I have been doing some cleaning up in the database of one of my WordPress installs, and I noticed that the wp_options table was about 2.1mb, and had 1200 rows. I've gotten it down to around 800 rows, and 1.2mb. However, there are a bunch of transients.

Should I remove these? I know they don't autoload, so it probably isn't causing strain on the database.

Most of the transients have formatting like the following:


So, is it worth taking the time to remove these?

Thanks for reading! Any thoughts are appreciated.

1 Answer 1


This is not an amount that is likely to cause performance issues. However if you are concerned about leftover transients it is worth looking into if any code you are using is consistently "leaking" them (creating transients that are never removed).

See Are transients garbage collected? for relevant discussion and some code snippets.

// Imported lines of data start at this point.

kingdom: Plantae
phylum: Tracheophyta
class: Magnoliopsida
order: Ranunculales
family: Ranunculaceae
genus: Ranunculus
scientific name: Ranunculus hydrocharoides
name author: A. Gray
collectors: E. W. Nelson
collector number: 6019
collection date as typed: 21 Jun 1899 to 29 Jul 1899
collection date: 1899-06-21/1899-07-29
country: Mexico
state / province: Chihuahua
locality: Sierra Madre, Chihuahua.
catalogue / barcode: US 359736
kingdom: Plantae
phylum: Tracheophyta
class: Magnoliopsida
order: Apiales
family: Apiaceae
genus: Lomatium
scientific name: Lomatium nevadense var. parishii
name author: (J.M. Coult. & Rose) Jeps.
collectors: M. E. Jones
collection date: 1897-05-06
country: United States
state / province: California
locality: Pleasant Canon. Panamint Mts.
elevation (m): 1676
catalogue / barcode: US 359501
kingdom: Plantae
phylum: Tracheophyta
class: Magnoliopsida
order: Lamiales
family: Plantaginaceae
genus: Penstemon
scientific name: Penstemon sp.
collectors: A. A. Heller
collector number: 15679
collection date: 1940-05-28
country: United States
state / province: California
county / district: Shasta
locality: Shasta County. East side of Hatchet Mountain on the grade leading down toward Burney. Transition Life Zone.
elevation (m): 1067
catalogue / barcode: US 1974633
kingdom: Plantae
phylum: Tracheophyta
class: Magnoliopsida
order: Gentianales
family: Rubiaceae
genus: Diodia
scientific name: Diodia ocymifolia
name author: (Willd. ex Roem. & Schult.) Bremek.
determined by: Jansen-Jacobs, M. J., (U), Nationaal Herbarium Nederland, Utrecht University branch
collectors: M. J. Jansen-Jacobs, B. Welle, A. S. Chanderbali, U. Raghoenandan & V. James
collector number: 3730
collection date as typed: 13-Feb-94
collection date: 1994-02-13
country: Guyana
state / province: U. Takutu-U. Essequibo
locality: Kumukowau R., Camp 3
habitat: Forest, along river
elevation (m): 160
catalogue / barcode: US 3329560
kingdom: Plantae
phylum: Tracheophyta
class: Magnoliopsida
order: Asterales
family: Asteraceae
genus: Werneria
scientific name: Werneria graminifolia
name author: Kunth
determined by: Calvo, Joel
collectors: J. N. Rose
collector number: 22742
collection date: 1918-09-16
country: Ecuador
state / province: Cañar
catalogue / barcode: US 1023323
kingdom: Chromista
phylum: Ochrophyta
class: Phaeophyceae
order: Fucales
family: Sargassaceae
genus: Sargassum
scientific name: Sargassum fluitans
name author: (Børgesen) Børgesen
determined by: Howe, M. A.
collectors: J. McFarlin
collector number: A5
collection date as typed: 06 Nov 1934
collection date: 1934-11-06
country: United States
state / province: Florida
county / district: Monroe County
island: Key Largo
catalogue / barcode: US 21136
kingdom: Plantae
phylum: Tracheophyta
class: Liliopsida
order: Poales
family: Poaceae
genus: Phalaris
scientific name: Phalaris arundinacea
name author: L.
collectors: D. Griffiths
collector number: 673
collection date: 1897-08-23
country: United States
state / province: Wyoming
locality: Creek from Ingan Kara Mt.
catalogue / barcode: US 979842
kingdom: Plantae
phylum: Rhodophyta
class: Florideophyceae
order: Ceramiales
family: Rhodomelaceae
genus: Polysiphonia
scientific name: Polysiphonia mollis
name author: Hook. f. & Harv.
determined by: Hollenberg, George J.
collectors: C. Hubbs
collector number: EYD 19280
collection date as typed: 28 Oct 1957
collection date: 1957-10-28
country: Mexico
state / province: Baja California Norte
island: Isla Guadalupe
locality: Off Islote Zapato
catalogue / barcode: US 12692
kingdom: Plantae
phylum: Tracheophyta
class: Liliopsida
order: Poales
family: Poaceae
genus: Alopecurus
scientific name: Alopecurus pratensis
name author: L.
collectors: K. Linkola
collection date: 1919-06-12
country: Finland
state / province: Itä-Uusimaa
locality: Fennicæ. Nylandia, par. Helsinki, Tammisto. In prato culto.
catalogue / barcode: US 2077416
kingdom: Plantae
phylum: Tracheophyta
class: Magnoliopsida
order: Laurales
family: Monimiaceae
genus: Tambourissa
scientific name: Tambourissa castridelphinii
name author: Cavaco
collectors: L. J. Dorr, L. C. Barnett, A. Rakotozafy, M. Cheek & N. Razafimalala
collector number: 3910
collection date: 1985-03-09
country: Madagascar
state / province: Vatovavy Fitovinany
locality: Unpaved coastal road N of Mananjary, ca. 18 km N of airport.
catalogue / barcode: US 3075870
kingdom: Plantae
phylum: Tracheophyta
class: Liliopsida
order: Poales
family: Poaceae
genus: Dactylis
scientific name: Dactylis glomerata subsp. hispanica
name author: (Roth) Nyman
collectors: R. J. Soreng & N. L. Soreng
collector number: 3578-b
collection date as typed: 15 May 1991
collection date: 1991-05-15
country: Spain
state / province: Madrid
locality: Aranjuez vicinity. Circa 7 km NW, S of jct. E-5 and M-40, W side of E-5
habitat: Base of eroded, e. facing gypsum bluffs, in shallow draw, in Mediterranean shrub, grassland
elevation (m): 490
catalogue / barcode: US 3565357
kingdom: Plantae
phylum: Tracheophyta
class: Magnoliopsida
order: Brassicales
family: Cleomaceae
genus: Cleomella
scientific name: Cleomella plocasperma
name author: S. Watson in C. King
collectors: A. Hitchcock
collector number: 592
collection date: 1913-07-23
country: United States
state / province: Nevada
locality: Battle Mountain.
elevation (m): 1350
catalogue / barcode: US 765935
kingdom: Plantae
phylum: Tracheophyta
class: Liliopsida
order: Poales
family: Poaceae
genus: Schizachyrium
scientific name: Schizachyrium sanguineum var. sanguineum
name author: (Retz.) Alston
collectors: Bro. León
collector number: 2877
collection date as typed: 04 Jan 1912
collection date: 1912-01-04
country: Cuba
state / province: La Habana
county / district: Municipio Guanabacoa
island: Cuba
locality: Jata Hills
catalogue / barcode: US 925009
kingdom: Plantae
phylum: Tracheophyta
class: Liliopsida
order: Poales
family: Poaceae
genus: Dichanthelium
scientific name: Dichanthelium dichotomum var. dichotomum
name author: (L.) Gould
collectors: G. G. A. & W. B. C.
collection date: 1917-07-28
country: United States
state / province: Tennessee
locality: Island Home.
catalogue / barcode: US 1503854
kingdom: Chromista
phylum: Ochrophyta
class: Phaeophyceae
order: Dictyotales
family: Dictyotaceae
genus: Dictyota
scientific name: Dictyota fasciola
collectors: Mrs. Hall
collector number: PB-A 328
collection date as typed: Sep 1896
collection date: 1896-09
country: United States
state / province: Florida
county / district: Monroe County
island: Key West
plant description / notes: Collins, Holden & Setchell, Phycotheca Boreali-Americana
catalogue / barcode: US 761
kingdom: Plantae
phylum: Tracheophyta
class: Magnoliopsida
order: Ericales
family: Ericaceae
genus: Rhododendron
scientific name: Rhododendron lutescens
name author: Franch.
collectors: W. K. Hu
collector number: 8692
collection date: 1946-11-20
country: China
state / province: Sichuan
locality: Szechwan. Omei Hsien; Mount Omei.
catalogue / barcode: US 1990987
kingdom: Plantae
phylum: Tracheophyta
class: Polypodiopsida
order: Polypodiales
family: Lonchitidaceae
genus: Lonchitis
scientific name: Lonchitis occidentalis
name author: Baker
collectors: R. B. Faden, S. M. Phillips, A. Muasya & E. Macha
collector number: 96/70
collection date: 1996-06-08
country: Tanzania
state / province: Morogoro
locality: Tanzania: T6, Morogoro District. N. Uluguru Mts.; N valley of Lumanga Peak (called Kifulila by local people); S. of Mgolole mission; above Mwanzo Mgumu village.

  • Thanks for the reply! That thread looks extremely informative as well. Is there any harm in removing the transients?
    – Ryan
    May 4, 2012 at 18:33
  • 2
    @Ryan in plain removing them - no, although there might be no effect either because as Otto notes in his answer on that question you need to run optimize to actually get table reshuffled after removal. As per my answer - it's more important to pro-actively not have them spawned in large quantities than remove them reactively.
    – Rarst
    May 4, 2012 at 18:37
  • Thanks again! I will see if I can find what's causing these, but there isn't an overwhelming amount. I read other people having 100,000's of transients in the wp_options, and while that seems like a more serious problem, having a couple hundred rows of transients doesn't seem like anything to overanalyze... Which is exactly what I'm doing, haha.